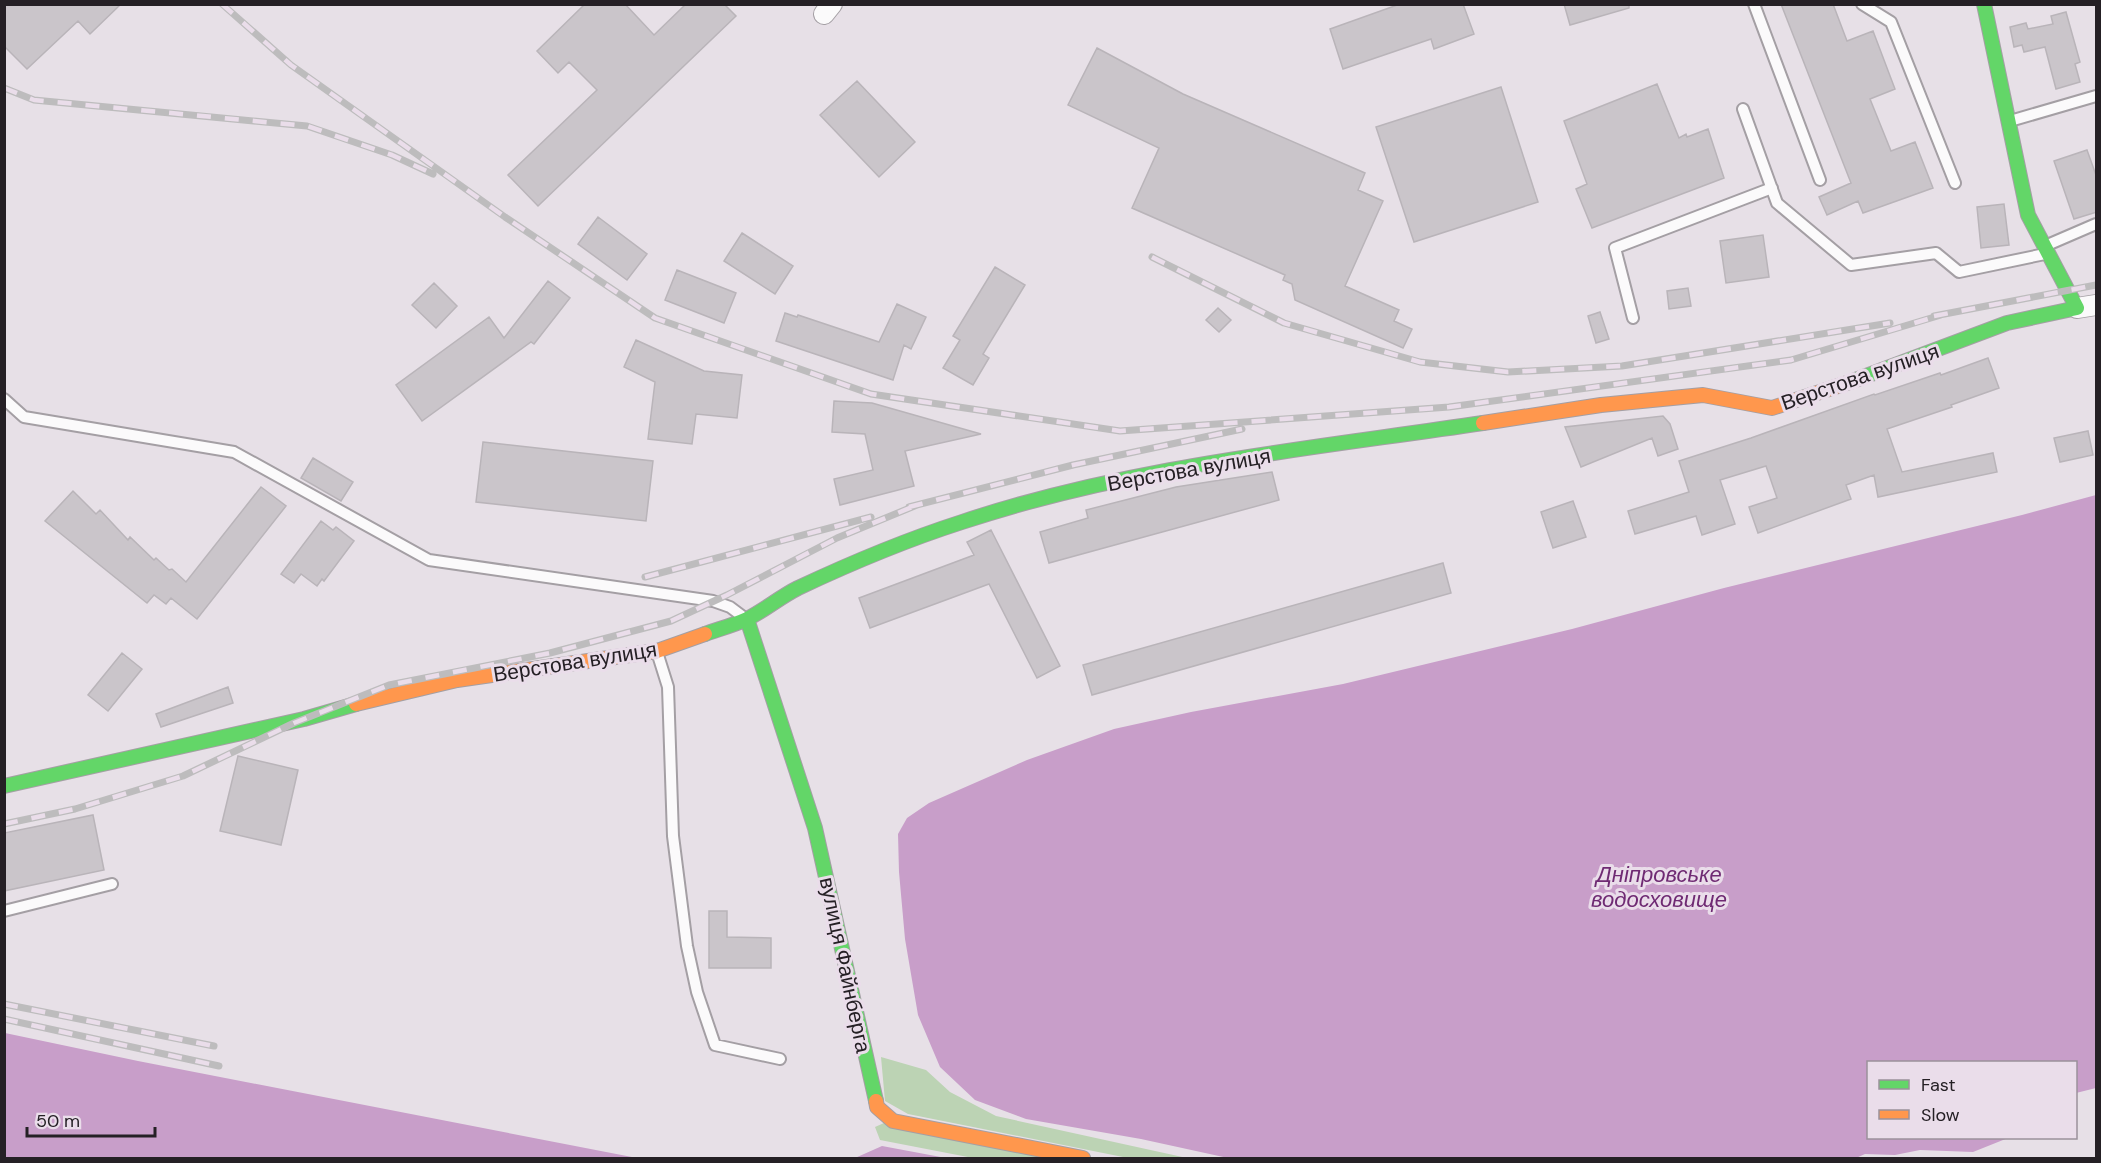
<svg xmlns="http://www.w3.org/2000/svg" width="2101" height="1163" viewBox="0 0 2101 1163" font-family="'DM Sans',sans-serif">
<rect width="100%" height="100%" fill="#e7e0e7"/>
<path fill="#bcd3b4" d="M881 1057 926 1070 950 1092 996 1116 1187 1158H1128L908 1114 885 1101Z
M884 1123 1073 1158H973L880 1140 875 1127Z"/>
<path fill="#c89ec9" d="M2096 495V1088L2076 1093V1062H1868V1138H2008L1973 1152 1920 1150 1895 1155 1865 1154 1856 1158H1228L1141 1139 1026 1119 975 1100 940 1067 918 1015 905 939 899 872 898 834 907 818 929 803 1027 760 1114 729 1191 712 1343 684 1572 629 1724 588 2022 515Z
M5 1033 138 1061 637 1158H5Z
M882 1146 946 1158H855Z"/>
<path fill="#cac5ca" stroke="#b9b4b9" stroke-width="1.5" d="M4 4H121L90 34 78 21 27 69 4 46Z
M585 4H625L654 35 686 4H724L736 16 538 206 508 175 597 90 569 62 558 73 537 51Z
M1400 4H1463L1474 34 1434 49 1431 39 1343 69 1330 29Z
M1564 4H1629V8L1570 25Z
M1781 4H1833L1847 41 1873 31 1895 89 1870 99 1891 151 1915 142 1933 188 1863 213 1858 201 1827 215 1819 197 1851 183Z
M2066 12 2080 62 2075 64 2080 82 2056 89 2045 47 2024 52 2022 45 2014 47 2010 27 2026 23 2028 29 2053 24 2051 16Z
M1097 48 1183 94 1365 173 1358 190 1383 201 1345 286 1399 310 1394 321 1412 329 1403 348 1295 300 1292 284 1283 280 1285 275 1132 208 1159 148 1068 105Z
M857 81 915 142 879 177 820 115Z
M1657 84 1679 138 1686 134 1687 137 1708 129 1724 178 1592 228 1576 189 1587 184 1564 121Z
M1501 87 1538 202 1414 242 1376 127Z
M2087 150 2097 178V212L2074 219 2054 161Z
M2004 204 2009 245 1981 248 1977 207Z
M598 217 647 254 627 280 578 244Z
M742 233 793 266 775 294 724 261Z
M1763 235 1769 277 1726 283 1720 241Z
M995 267 1025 285 983 354 989 358 973 385 943 368 960 340 953 336Z
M677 270 736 293 724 323 665 300Z
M548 281 570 298 534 344 531 342 422 421 396 385 489 317 504 338Z
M434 283 457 306 436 328 412 305Z
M1688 288 1691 306 1669 309 1667 291Z
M897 304 926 317 911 349 904 345 893 380 776 341 785 313 797 317 798 315 879 342Z
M1218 308 1231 320 1219 332 1206 320Z
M1600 312 1609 339 1596 343 1588 316Z
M636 340 704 371 742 375 737 418 696 414 692 444 648 439 655 382 624 367Z
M1988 358 1999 388 1951 405 1952 407 1887 429 1902 472 1993 453 1997 472 1878 497 1874 475 1846 485 1851 499 1758 533 1749 507 1777 498 1766 466 1720 480 1735 524 1702 535 1696 516 1635 534 1628 511 1689 492 1679 461 1751 438 1874 394 1875 395 1940 373 1941 375Z
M834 401 872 403 981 434 905 451 914 486 840 505 834 479 873 470 865 434 832 432Z
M1663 416 1670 424 1678 449 1658 456 1652 438 1581 467 1565 427Z
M2088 431 2093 455 2060 462 2054 438Z
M483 442 653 461 646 521 476 502Z
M313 458 353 482 341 501 301 478Z
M1272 472 1279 500 1049 563 1040 532 1088 518 1086 510 1176 487Z
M261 487 286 506 197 619 171 598 166 604 154 595 147 603 45 521 73 491 96 514 100 510 128 540 130 537 154 560 156 558 169 570 172 569 186 582Z
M1573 501 1586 537 1553 548 1541 512Z
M321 521 333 530 336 527 354 541 324 581 322 579 317 586 301 574 294 583 281 574Z
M991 530 1060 666 1037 678 989 584 870 628 859 598 974 555 967 542Z
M1443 563 1451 593 1092 695 1083 665Z
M122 653 142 669 108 711 88 695Z
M228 687 233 703 161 727 156 714Z
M238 756 298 770 281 845 220 831Z
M93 815 104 870 4 891V833Z
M709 911H727V937L771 938V968H709Z"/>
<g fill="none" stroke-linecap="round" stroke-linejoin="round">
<g stroke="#a49fa4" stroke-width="14">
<path id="lane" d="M1754 4 1820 180
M1862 4 1891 22 1955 183
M1743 109 1777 203 1851 265 1936 253 1959 272 2045 254
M2010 121 2096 96
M2045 246 2096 224
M1633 318 1615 248 1772 188
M4 399 24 417 234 452 429 560 713 601 730 607 742 616
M657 652 668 687 673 836 687 946 697 992 715 1045 780 1059
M4 911 112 884"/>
</g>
<g stroke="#a49fa4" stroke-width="22">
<path id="street" d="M824 14 832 4
M2077 308 2096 305"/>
</g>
<g stroke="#a49fa4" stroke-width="16">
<path id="fast" d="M1850 382 2007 323 2077 308 2028 215 1984 4
M747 619 815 828 876 1101
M705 634C719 629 734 625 747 619 765 610 780 597 798 588 851 563 906 540 962 522 1130 466 1309 449 1483 423
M4 786 304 719 356 704"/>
</g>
<g stroke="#a49fa4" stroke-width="16">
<path id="slow" d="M1483 423 1601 405 1703 395 1772 408 1850 382
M356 704 457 680 657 651 705 634
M876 1101 877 1107 893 1121 1083 1158"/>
</g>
<use href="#lane" stroke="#fbfafb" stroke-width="10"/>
<use href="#street" stroke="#fbfafb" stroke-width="20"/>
<use href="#fast" stroke="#63d668" stroke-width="14"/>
<use href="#slow" stroke="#ff974d" stroke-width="14"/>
<g stroke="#bdbcbd" stroke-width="7">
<path id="rail" d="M222 4 291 65 505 217 655 318 871 394 1120 431 1449 407 1791 360 1941 315
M4 88 34 100 307 126 392 155 433 174
M1152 257 1284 323 1420 362 1508 372 1622 366 1890 323
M1934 316 2096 285
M909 507 1073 465 1242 429
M645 577 871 517
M4 824 75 809 183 776 294 723 389 685 550 653 671 621 727 595 837 538 917 505
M4 1004 214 1046
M4 1019 219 1066"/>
</g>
<use href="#rail" stroke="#eaddea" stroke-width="4.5" stroke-dasharray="14" stroke-linecap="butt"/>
</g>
<g text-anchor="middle" stroke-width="6" stroke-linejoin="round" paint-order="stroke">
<g font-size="21" fill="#252025" stroke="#eaddea">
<text transform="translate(1860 377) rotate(-19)" y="7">Верстова вулиця</text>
<text transform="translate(1189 470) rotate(-10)" y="7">Верстова вулиця</text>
<text transform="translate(575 662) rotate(-9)" y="7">Верстова вулиця</text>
<text transform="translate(845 965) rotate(78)" y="7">вулиця Файнберга</text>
</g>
<g font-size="22" font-style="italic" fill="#6f2a73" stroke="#eaddea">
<text x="1659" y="882">Дніпровське<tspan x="1659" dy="25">водосховище</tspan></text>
</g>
</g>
<rect width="2101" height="1163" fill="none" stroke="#252025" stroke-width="12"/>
<rect x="1867" y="1061" width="210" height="78" fill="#eaddea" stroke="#9b919b" stroke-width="1.5"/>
<rect x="1879" y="1080" width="30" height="9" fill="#63d668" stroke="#9b919b" stroke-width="1.5"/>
<text x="1921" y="1091" font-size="18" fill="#252025">Fast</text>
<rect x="1879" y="1110" width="30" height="9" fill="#ff974d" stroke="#9b919b" stroke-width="1.5"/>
<text x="1921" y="1121" font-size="18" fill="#252025">Slow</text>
<path d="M27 1127v9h128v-9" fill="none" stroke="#252025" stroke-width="3"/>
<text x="36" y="1127" font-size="18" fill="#252025" stroke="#eaddea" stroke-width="4.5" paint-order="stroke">50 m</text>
</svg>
____
Your task » With images omitted, output the data exactly as given.

Reply »
<svg xmlns="http://www.w3.org/2000/svg" width="2101" height="1163" viewBox="0 0 2101 1163" font-family="'DM Sans',sans-serif">
<rect width="100%" height="100%" fill="#e7e0e7"/>
<path fill="#bcd3b4" d="M881 1057 926 1070 950 1092 996 1116 1187 1158H1128L908 1114 885 1101Z
M884 1123 1073 1158H973L880 1140 875 1127Z"/>
<path fill="#c89ec9" d="M2096 495V1088L2076 1093V1062H1868V1138H2008L1973 1152 1920 1150 1895 1155 1865 1154 1856 1158H1228L1141 1139 1026 1119 975 1100 940 1067 918 1015 905 939 899 872 898 834 907 818 929 803 1027 760 1114 729 1191 712 1343 684 1572 629 1724 588 2022 515Z
M5 1033 138 1061 637 1158H5Z
M882 1146 946 1158H855Z"/>
<path fill="#cac5ca" stroke="#b9b4b9" stroke-width="1.5" d="M4 4H121L90 34 78 21 27 69 4 46Z
M585 4H625L654 35 686 4H724L736 16 538 206 508 175 597 90 569 62 558 73 537 51Z
M1400 4H1463L1474 34 1434 49 1431 39 1343 69 1330 29Z
M1564 4H1629V8L1570 25Z
M1781 4H1833L1847 41 1873 31 1895 89 1870 99 1891 151 1915 142 1933 188 1863 213 1858 201 1827 215 1819 197 1851 183Z
M2066 12 2080 62 2075 64 2080 82 2056 89 2045 47 2024 52 2022 45 2014 47 2010 27 2026 23 2028 29 2053 24 2051 16Z
M1097 48 1183 94 1365 173 1358 190 1383 201 1345 286 1399 310 1394 321 1412 329 1403 348 1295 300 1292 284 1283 280 1285 275 1132 208 1159 148 1068 105Z
M857 81 915 142 879 177 820 115Z
M1657 84 1679 138 1686 134 1687 137 1708 129 1724 178 1592 228 1576 189 1587 184 1564 121Z
M1501 87 1538 202 1414 242 1376 127Z
M2087 150 2097 178V212L2074 219 2054 161Z
M2004 204 2009 245 1981 248 1977 207Z
M598 217 647 254 627 280 578 244Z
M742 233 793 266 775 294 724 261Z
M1763 235 1769 277 1726 283 1720 241Z
M995 267 1025 285 983 354 989 358 973 385 943 368 960 340 953 336Z
M677 270 736 293 724 323 665 300Z
M548 281 570 298 534 344 531 342 422 421 396 385 489 317 504 338Z
M434 283 457 306 436 328 412 305Z
M1688 288 1691 306 1669 309 1667 291Z
M897 304 926 317 911 349 904 345 893 380 776 341 785 313 797 317 798 315 879 342Z
M1218 308 1231 320 1219 332 1206 320Z
M1600 312 1609 339 1596 343 1588 316Z
M636 340 704 371 742 375 737 418 696 414 692 444 648 439 655 382 624 367Z
M1988 358 1999 388 1951 405 1952 407 1887 429 1902 472 1993 453 1997 472 1878 497 1874 475 1846 485 1851 499 1758 533 1749 507 1777 498 1766 466 1720 480 1735 524 1702 535 1696 516 1635 534 1628 511 1689 492 1679 461 1751 438 1874 394 1875 395 1940 373 1941 375Z
M834 401 872 403 981 434 905 451 914 486 840 505 834 479 873 470 865 434 832 432Z
M1663 416 1670 424 1678 449 1658 456 1652 438 1581 467 1565 427Z
M2088 431 2093 455 2060 462 2054 438Z
M483 442 653 461 646 521 476 502Z
M313 458 353 482 341 501 301 478Z
M1272 472 1279 500 1049 563 1040 532 1088 518 1086 510 1176 487Z
M261 487 286 506 197 619 171 598 166 604 154 595 147 603 45 521 73 491 96 514 100 510 128 540 130 537 154 560 156 558 169 570 172 569 186 582Z
M1573 501 1586 537 1553 548 1541 512Z
M321 521 333 530 336 527 354 541 324 581 322 579 317 586 301 574 294 583 281 574Z
M991 530 1060 666 1037 678 989 584 870 628 859 598 974 555 967 542Z
M1443 563 1451 593 1092 695 1083 665Z
M122 653 142 669 108 711 88 695Z
M228 687 233 703 161 727 156 714Z
M238 756 298 770 281 845 220 831Z
M93 815 104 870 4 891V833Z
M709 911H727V937L771 938V968H709Z"/>
<g fill="none" stroke-linecap="round" stroke-linejoin="round">
<g stroke="#a49fa4" stroke-width="14">
<path id="lane" d="M1754 4 1820 180
M1862 4 1891 22 1955 183
M1743 109 1777 203 1851 265 1936 253 1959 272 2045 254
M2010 121 2096 96
M2045 246 2096 224
M1633 318 1615 248 1772 188
M4 399 24 417 234 452 429 560 713 601 730 607 742 616
M657 652 668 687 673 836 687 946 697 992 715 1045 780 1059
M4 911 112 884"/>
</g>
<g stroke="#a49fa4" stroke-width="22">
<path id="street" d="M824 14 832 4
M2077 308 2096 305"/>
</g>
<g stroke="#a49fa4" stroke-width="16">
<path id="fast" d="M1850 382 2007 323 2077 308 2028 215 1984 4
M747 619 815 828 876 1101
M705 634C719 629 734 625 747 619 765 610 780 597 798 588 851 563 906 540 962 522 1130 466 1309 449 1483 423
M4 786 304 719 356 704"/>
</g>
<g stroke="#a49fa4" stroke-width="16">
<path id="slow" d="M1483 423 1601 405 1703 395 1772 408 1850 382
M356 704 457 680 657 651 705 634
M876 1101 877 1107 893 1121 1083 1158"/>
</g>
<use href="#lane" stroke="#fbfafb" stroke-width="10"/>
<use href="#street" stroke="#fbfafb" stroke-width="20"/>
<use href="#fast" stroke="#63d668" stroke-width="14"/>
<use href="#slow" stroke="#ff974d" stroke-width="14"/>
<g stroke="#bdbcbd" stroke-width="7">
<path id="rail" d="M222 4 291 65 505 217 655 318 871 394 1120 431 1449 407 1791 360 1941 315
M4 88 34 100 307 126 392 155 433 174
M1152 257 1284 323 1420 362 1508 372 1622 366 1890 323
M1934 316 2096 285
M909 507 1073 465 1242 429
M645 577 871 517
M4 824 75 809 183 776 294 723 389 685 550 653 671 621 727 595 837 538 917 505
M4 1004 214 1046
M4 1019 219 1066"/>
</g>
<use href="#rail" stroke="#eaddea" stroke-width="4.5" stroke-dasharray="14" stroke-linecap="butt"/>
</g>
<g text-anchor="middle" stroke-width="6" stroke-linejoin="round" paint-order="stroke">
<g font-size="21" fill="#252025" stroke="#eaddea">
<text transform="translate(1860 377) rotate(-19)" y="7">Верстова вулиця</text>
<text transform="translate(1189 470) rotate(-10)" y="7">Верстова вулиця</text>
<text transform="translate(575 662) rotate(-9)" y="7">Верстова вулиця</text>
<text transform="translate(845 965) rotate(78)" y="7">вулиця Файнберга</text>
</g>
<g font-size="22" font-style="italic" fill="#6f2a73" stroke="#eaddea">
<text x="1659" y="882">Дніпровське<tspan x="1659" dy="25">водосховище</tspan></text>
</g>
</g>
<rect width="2101" height="1163" fill="none" stroke="#252025" stroke-width="12"/>
<rect x="1867" y="1061" width="210" height="78" fill="#eaddea" stroke="#9b919b" stroke-width="1.5"/>
<rect x="1879" y="1080" width="30" height="9" fill="#63d668" stroke="#9b919b" stroke-width="1.5"/>
<text x="1921" y="1091" font-size="18" fill="#252025">Fast</text>
<rect x="1879" y="1110" width="30" height="9" fill="#ff974d" stroke="#9b919b" stroke-width="1.5"/>
<text x="1921" y="1121" font-size="18" fill="#252025">Slow</text>
<path d="M27 1127v9h128v-9" fill="none" stroke="#252025" stroke-width="3"/>
<text x="36" y="1127" font-size="18" fill="#252025" stroke="#eaddea" stroke-width="4.5" paint-order="stroke">50 m</text>
</svg>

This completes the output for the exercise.